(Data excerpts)
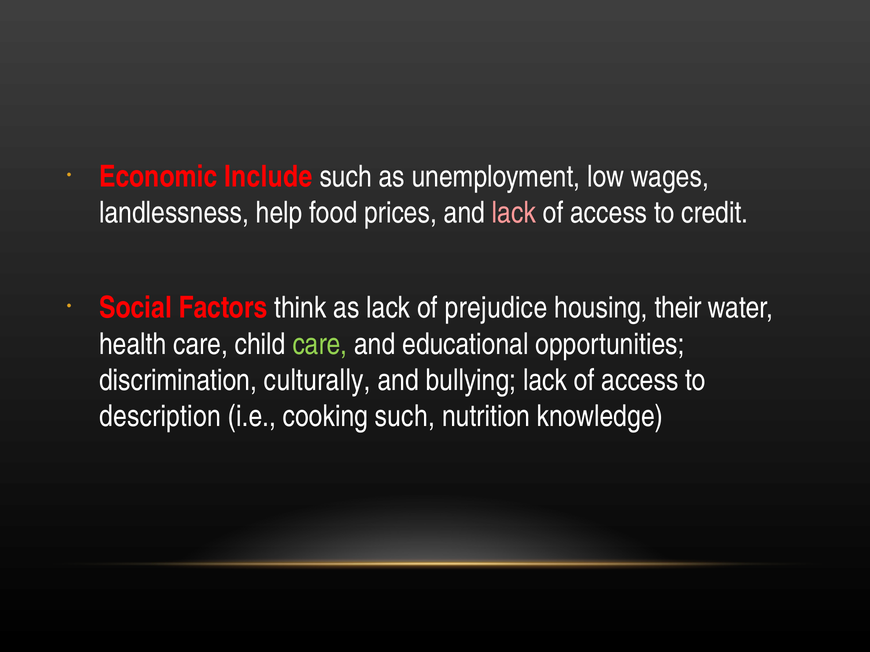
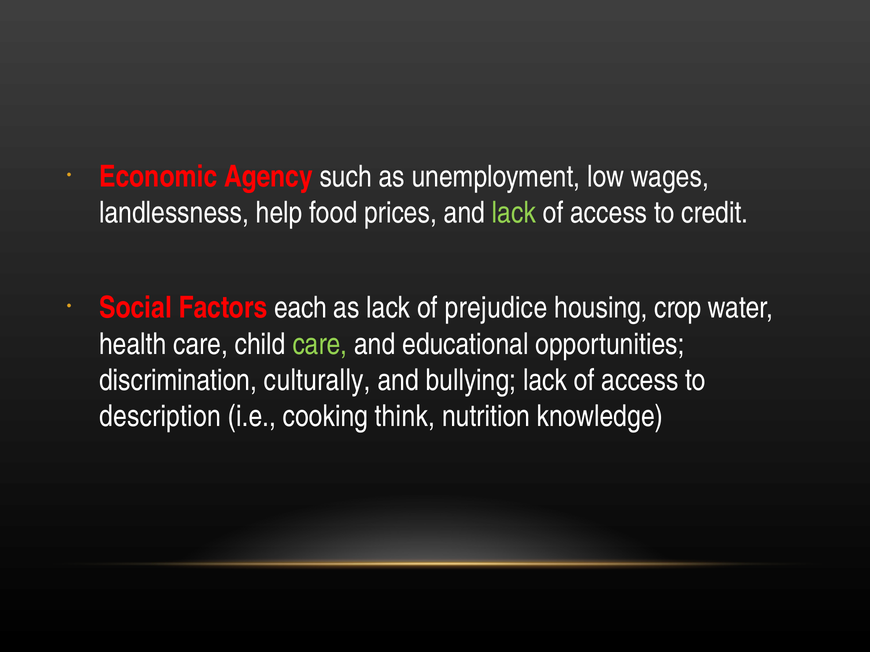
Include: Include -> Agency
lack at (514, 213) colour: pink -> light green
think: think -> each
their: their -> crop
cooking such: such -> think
---
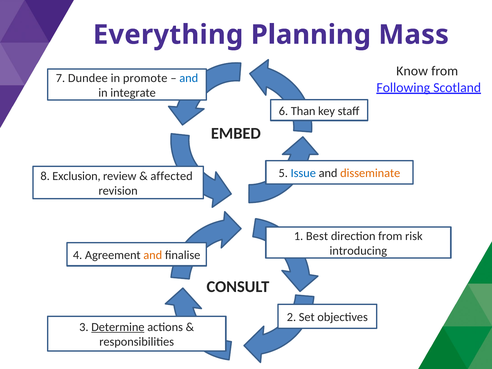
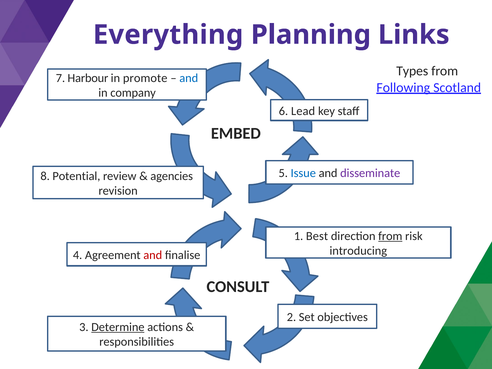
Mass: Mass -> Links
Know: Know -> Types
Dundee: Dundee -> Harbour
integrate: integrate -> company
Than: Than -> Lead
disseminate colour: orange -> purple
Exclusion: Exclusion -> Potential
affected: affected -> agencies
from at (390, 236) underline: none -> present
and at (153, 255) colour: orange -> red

• **INSTRUCTIONS TO FOLLOW**:
Output the lines above word for word, starting at the line containing "Include: Include -> Agency" and ending at the line containing "cooking such: such -> think", both included.

• **ANSWER FOR THIS EXERCISE**:
Include: Include -> Agency
lack at (514, 213) colour: pink -> light green
think: think -> each
their: their -> crop
cooking such: such -> think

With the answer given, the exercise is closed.